Michael McBride

In manufacturing, overtime is problematic. It is typically used to cover short term gaps in manpower and training. It usually covers the gap created between production expansion, hiring to the increased demand, and completion of skills training for the new hires. Often the duration of the overtime is calculable, and its negative effects limited.

It is problematic nonetheless. Labor costs rise by a factor of up to, or over, fifty per cent. Workers can become fatigued and their individual productivity may diminish. During extended periods demanding overtime, this often results in the combined negative impact of both higher labor costs and lower productivity. Eventually, costs outstrip margins, and overtime may not be solving the gaps in labor.

Compounding the business costs are the human costs. Aside from fatigue and weariness, workers' morale can suffer immeasurably from a perceived lack of management concern, manifested by the lack of management driven, long-term solutions. Soon the extra monies earned by overtime are viewed as uneven when compared to the sacrifices made in terms of reduced time off, increased productivity loads, fatigue, and the general loss of control of one's schedule.

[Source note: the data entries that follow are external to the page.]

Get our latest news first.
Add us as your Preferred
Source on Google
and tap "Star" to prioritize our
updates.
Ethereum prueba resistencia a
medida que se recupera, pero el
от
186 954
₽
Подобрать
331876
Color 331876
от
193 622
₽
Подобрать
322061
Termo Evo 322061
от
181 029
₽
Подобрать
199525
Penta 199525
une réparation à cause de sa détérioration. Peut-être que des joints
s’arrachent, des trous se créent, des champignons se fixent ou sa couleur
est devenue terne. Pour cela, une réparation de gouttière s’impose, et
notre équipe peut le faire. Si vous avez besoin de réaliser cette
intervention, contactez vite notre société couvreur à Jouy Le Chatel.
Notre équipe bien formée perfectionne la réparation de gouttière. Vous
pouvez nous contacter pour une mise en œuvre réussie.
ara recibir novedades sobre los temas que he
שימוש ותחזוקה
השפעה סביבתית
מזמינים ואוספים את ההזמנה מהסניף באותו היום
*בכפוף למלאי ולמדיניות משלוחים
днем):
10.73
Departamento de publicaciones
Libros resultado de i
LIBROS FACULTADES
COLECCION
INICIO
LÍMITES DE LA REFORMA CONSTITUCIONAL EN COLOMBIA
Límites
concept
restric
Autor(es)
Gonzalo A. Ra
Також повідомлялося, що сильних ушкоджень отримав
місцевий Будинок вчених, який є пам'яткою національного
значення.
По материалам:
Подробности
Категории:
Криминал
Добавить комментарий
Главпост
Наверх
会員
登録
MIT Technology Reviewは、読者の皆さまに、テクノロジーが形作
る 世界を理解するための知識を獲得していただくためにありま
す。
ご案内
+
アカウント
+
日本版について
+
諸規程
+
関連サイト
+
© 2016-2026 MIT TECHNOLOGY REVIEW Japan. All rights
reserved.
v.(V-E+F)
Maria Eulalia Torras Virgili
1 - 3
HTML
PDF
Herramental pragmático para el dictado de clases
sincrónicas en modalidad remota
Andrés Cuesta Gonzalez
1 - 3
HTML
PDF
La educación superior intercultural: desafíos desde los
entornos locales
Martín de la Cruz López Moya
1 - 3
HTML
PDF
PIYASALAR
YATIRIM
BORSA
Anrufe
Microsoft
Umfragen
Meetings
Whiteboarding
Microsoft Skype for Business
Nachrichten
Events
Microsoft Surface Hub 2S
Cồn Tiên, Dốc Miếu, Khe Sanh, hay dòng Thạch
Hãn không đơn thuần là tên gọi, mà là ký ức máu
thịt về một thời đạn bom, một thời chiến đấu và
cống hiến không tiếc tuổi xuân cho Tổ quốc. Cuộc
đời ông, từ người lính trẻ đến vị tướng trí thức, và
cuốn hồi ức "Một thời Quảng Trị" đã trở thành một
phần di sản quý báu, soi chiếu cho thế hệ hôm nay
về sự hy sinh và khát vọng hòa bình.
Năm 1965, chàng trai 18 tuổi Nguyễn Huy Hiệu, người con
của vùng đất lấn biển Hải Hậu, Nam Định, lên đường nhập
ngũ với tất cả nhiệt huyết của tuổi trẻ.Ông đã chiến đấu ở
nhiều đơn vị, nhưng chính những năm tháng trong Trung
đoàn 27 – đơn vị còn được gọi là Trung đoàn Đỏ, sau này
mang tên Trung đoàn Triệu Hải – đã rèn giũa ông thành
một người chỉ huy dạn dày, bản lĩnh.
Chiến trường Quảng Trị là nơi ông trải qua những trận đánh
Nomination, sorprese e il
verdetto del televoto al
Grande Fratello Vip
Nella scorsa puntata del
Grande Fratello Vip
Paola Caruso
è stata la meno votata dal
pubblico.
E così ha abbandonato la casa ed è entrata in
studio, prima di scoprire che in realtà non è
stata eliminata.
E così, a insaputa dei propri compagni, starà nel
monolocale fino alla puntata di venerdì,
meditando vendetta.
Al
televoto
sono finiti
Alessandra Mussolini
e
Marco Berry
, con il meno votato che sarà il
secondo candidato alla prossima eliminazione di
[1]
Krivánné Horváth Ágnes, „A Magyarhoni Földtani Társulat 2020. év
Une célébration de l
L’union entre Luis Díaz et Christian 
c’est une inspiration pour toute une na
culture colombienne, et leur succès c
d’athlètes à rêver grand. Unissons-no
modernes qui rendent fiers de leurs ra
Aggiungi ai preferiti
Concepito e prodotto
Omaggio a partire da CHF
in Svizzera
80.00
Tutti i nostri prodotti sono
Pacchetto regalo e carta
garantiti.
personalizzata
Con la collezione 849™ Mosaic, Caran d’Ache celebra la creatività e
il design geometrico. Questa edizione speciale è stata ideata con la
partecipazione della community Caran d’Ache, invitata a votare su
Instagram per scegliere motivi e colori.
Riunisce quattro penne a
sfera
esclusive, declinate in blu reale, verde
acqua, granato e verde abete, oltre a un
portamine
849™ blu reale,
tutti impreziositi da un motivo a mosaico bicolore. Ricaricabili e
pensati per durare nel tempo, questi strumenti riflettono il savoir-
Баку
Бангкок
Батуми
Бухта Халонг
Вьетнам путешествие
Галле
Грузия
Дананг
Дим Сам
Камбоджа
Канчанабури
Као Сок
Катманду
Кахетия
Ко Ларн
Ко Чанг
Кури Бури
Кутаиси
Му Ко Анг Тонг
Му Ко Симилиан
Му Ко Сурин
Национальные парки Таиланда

Eventually demanding more, produces less.

As is will be with today's announcement by the Army that they will be extending tours of duty in Iraq and Afghanistan.

Army leadership is failing to manage its part of the war, as today's announcement, coupled with rocketing re-enlistment costs, highlight. It is the abject responsibility of Pentagon leaders to develop an overall strategy for manning their service in such a way that promotes not only accomplishing the near-term mission, but the sustaining of that mission over time.

It has been clear for a while that our presence in Iraq would be required well out into the future. Our Commander-in-Chief has repeatedly reemphasized our commitment to the mission and to the people of Iraq. Manning the Army with re-enlistment bonuses and gross tour extensions, hints that Army leadership either never grasped this concept, or if they did, were derelict by not implementing long-term corrective actions…the types of corrective actions that would fairly rotate our troops into the combat zones and with adequate rest and recuperative time between tours.